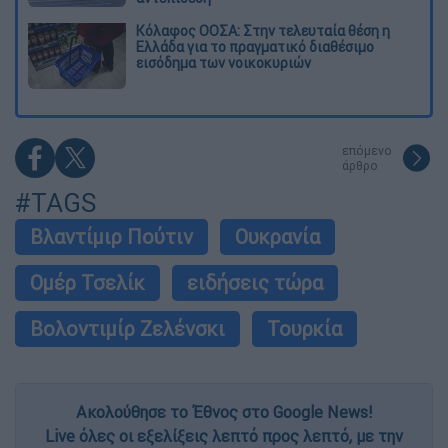
Κόλαφος ΟΟΣΑ: Στην τελευταία θέση η
Ελλάδα για το πραγματικό διαθέσιμο
εισόδημα των νοικοκυριών
επόμενο
άρθρο
#TAGS
Βλαντίμιρ Πούτιν
Ουκρανία
Ομέρ Τσελίκ
ειδήσεις τώρα
Βολοντιμίρ Ζελένσκι
Τουρκία
Ακολούθησε το Έθνος στο Google News!
Live όλες οι εξελίξεις λεπτό προς λεπτό, με την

* [TASK OBJECTIVE] From the line that contains "Βλαντίμιρ Πούτιν" through the last line of the records above, copy every line exactly and leave out the rest.

* [WORKED SOLUTION]
Βλαντίμιρ Πούτιν
Ουκρανία
Ομέρ Τσελίκ
ειδήσεις τώρα
Βολοντιμίρ Ζελένσκι
Τουρκία
Ακολούθησε το Έθνος στο Google News!
Live όλες οι εξελίξεις λεπτό προς λεπτό, με την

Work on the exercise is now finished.